══ RECORD EXTRACTS
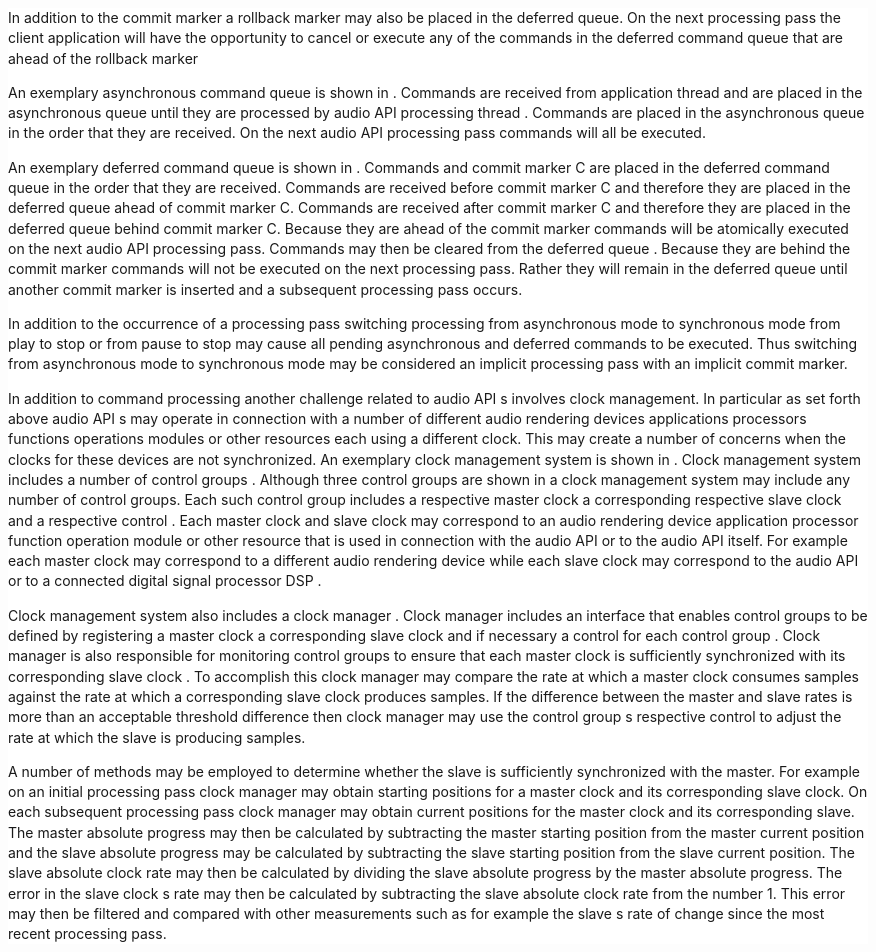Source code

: In addition to the commit marker a rollback marker may also be placed in the deferred queue. On the next processing pass the client application will have the opportunity to cancel or execute any of the commands in the deferred command queue that are ahead of the rollback marker

An exemplary asynchronous command queue is shown in . Commands are received from application thread and are placed in the asynchronous queue until they are processed by audio API processing thread . Commands are placed in the asynchronous queue in the order that they are received. On the next audio API processing pass commands will all be executed.

An exemplary deferred command queue is shown in . Commands and commit marker C are placed in the deferred command queue in the order that they are received. Commands are received before commit marker C and therefore they are placed in the deferred queue ahead of commit marker C. Commands are received after commit marker C and therefore they are placed in the deferred queue behind commit marker C. Because they are ahead of the commit marker commands will be atomically executed on the next audio API processing pass. Commands may then be cleared from the deferred queue . Because they are behind the commit marker commands will not be executed on the next processing pass. Rather they will remain in the deferred queue until another commit marker is inserted and a subsequent processing pass occurs.

In addition to the occurrence of a processing pass switching processing from asynchronous mode to synchronous mode from play to stop or from pause to stop may cause all pending asynchronous and deferred commands to be executed. Thus switching from asynchronous mode to synchronous mode may be considered an implicit processing pass with an implicit commit marker.

In addition to command processing another challenge related to audio API s involves clock management. In particular as set forth above audio API s may operate in connection with a number of different audio rendering devices applications processors functions operations modules or other resources each using a different clock. This may create a number of concerns when the clocks for these devices are not synchronized. An exemplary clock management system is shown in . Clock management system includes a number of control groups . Although three control groups are shown in a clock management system may include any number of control groups. Each such control group includes a respective master clock a corresponding respective slave clock and a respective control . Each master clock and slave clock may correspond to an audio rendering device application processor function operation module or other resource that is used in connection with the audio API or to the audio API itself. For example each master clock may correspond to a different audio rendering device while each slave clock may correspond to the audio API or to a connected digital signal processor DSP .

Clock management system also includes a clock manager . Clock manager includes an interface that enables control groups to be defined by registering a master clock a corresponding slave clock and if necessary a control for each control group . Clock manager is also responsible for monitoring control groups to ensure that each master clock is sufficiently synchronized with its corresponding slave clock . To accomplish this clock manager may compare the rate at which a master clock consumes samples against the rate at which a corresponding slave clock produces samples. If the difference between the master and slave rates is more than an acceptable threshold difference then clock manager may use the control group s respective control to adjust the rate at which the slave is producing samples.

A number of methods may be employed to determine whether the slave is sufficiently synchronized with the master. For example on an initial processing pass clock manager may obtain starting positions for a master clock and its corresponding slave clock. On each subsequent processing pass clock manager may obtain current positions for the master clock and its corresponding slave. The master absolute progress may then be calculated by subtracting the master starting position from the master current position and the slave absolute progress may be calculated by subtracting the slave starting position from the slave current position. The slave absolute clock rate may then be calculated by dividing the slave absolute progress by the master absolute progress. The error in the slave clock s rate may then be calculated by subtracting the slave absolute clock rate from the number 1. This error may then be filtered and compared with other measurements such as for example the slave s rate of change since the most recent processing pass.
════
WORK TO COMPLETE ▸
Determine how many lines in the records above hold the word "also", and answer with that number only.

RESPONSE BOX ▸
2